LA Sprouts – Cluster Randomized and Retracted
For a case in point, consider the LA Sprouts study, published in May of 2015 and retracted in December of that same year. The study involved 319 children in four different schools. Two of the schools got the LA Sprouts program and two schools did not. The authors originally claimed their program was effective.
But because of the clustering, that claim didn’t hold up. They had to retract the study. A casual reader might think the study would have good statistical power with 319 subjects. However, that statistical power drops dramatically because those subjects fall into only four clusters. Instead of randomizing 319 students, researchers randomized just four schools.

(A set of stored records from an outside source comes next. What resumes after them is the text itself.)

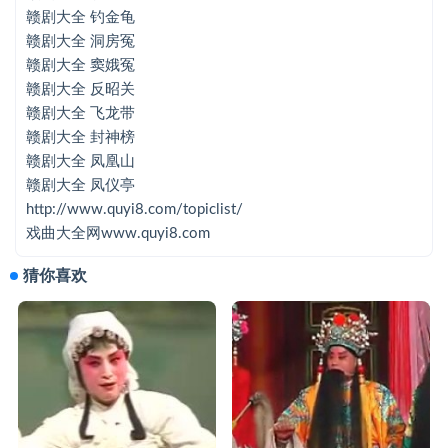
赣剧大全 钓金龟
赣剧大全 钓金龟
赣剧大全 洞房冤
赣剧大全 洞房冤
赣剧大全 窦娥冤
赣剧大全 反昭关
赣剧大全 窦娥冤
赣剧大全 飞龙带
赣剧大全 反昭关
赣剧大全 封神榜
赣剧大全 凤凰山
赣剧大全 飞龙带
赣剧大全 凤仪亭
赣剧大全 封神榜 A
http://www.quyi8.com/topiclist/
戏曲大全网www.quyi8.com
赣剧大全 封神榜 B
猜你喜欢
赣剧大全 封神榜 C
赣剧大全 凤凰山
赣剧大全 凤仪亭
赣剧大全 父子状元
赣剧大全 龟山奇案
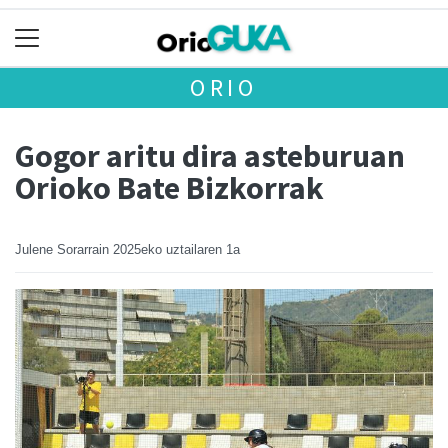
ORIO
Gogor aritu dira asteburuan
Orioko Bate Bizkorrak
Julene Sorarrain
2025eko uztailaren 1a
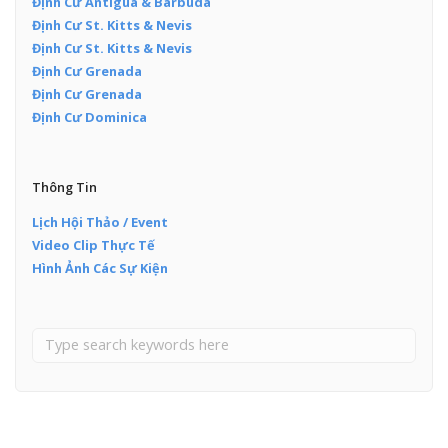
Định Cư Antigua & Barbuda
Định Cư St. Kitts & Nevis
Định Cư St. Kitts & Nevis
Định Cư Grenada
Định Cư Grenada
Định Cư Dominica
Thông Tin
Lịch Hội Thảo / Event
Video Clip Thực Tế
Hình Ảnh Các Sự Kiện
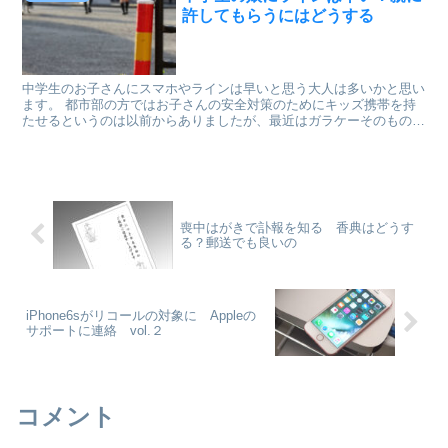
許してもらうにはどうする
中学生のお子さんにスマホやラインは早いと思う大人は多いかと思い
ます。 都市部の方ではお子さんの安全対策のためにキッズ携帯を持
たせるというのは以前からありましたが、最近はガラケーそのものが
減ってきている事態になり、お子さんにスマホを持たせるの...
喪中はがきで訃報を知る 香典はどうす
る？郵送でも良いの
iPhone6sがリコールの対象に Appleの
サポートに連絡 vol.２
コメント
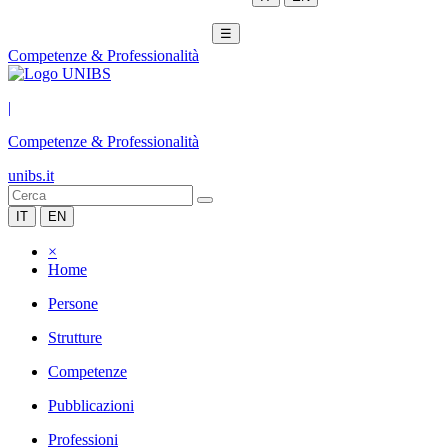
☰
Competenze & Professionalità
|
Competenze & Professionalità
unibs.it
IT
EN
×
Home
Persone
Strutture
Competenze
Pubblicazioni
Professioni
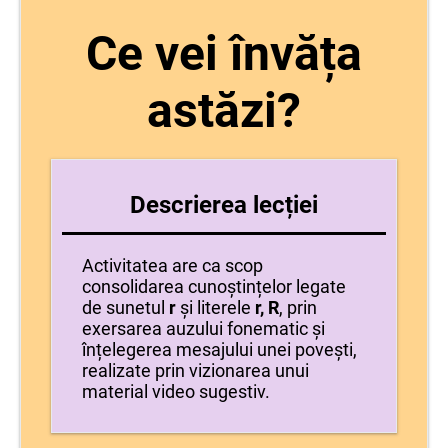
Ce vei învăța
astăzi?
Descrierea lecției
Activitatea are ca scop
consolidarea cunoștințelor legate
de sunetul
r
și literele
r,
R
, prin
exersarea auzului fonematic și
înțelegerea mesajului unei povești,
realizate prin vizionarea unui
material video sugestiv.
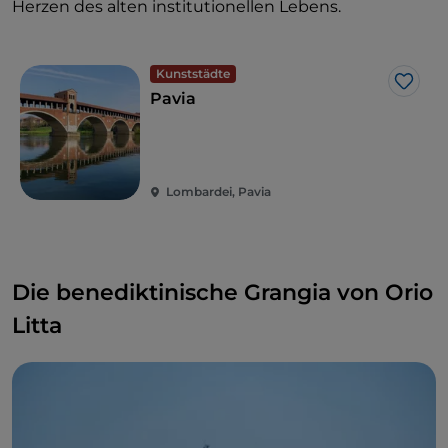
Herzen des alten institutionellen Lebens.
Kunststädte
Like
Pavia
Lombardei, Pavia
Die benediktinische Grangia von Orio
Litta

Many Opportunities for Errors
The errors arising from cluster randomization can range from blatant to subtle. In the most serious form, a study has only two clusters – a test group and a control group. In that case, it’s not even a legitimate cluster-randomized experiment. So at best, it might be a quasi-experimental design.
A slightly less serious error comes from having multiple clusters, but ignoring the clustering in the analysis. Jerome Cornfield famously described this error in 1978:
Randomization by cluster accompanied by an analysis appropriate to randomization by individual is an exercise in self-deception.
Beyond those two egregious errors come more subtle errors. Researchers might acknowledge the clustering in their data but offer a rationale for leaving it out of the analysis. These rationales, when based on something called an ICC, can be quite tricky. Thus, they can lead to incorrect findings.
And then finally, researchers might get everything right in the big picture, conducting a real cluster randomization analysis, but nevertheless make mistakes with statistical details. With cluster randomization, for example, it’s easy to get the degrees of freedom wrong. When you do, it might invalidate the conclusions.
Bottom Line: Be Cautious
As we said at the outset, cluster randomization can be quite valuable. And yet, it can be quite tricky. At the very least, when you look at a study where subjects are clustered into groups, pay attention to the clustering. Don’t let a large number of individuals fool you. How many clusters did they study?
And when in doubt, get the opinion of a real expert in cluster randomized studies. It’s easy to trip over an error.
For more perspective, we recommend this paper by Andrew Brown et al on best practices for cluster randomized studies and this lecture by Michael Oakes. Finally, we gratefully acknowledge generous help in understanding these issues from David Allison, dean of the Indiana University School of Public Health at Bloomington.
Caterpillar Cluster, photograph © Vicki DeLoach / flickr
Subscribe by email to follow the accumulating evidence and observations that shape our view of health, obesity, and policy.
January 29, 2019
February 01, 2019 at 11:19 am, Katherine Flegal said:
I learned about this in grad school in the context of “pigs in a pen.” If you administer some treatment like a certain type of diet to a pen, all the pigs in that pen are eating the same food and thus if you want to examine the impact of the diet then you have to look at it by pen, not by individual pig.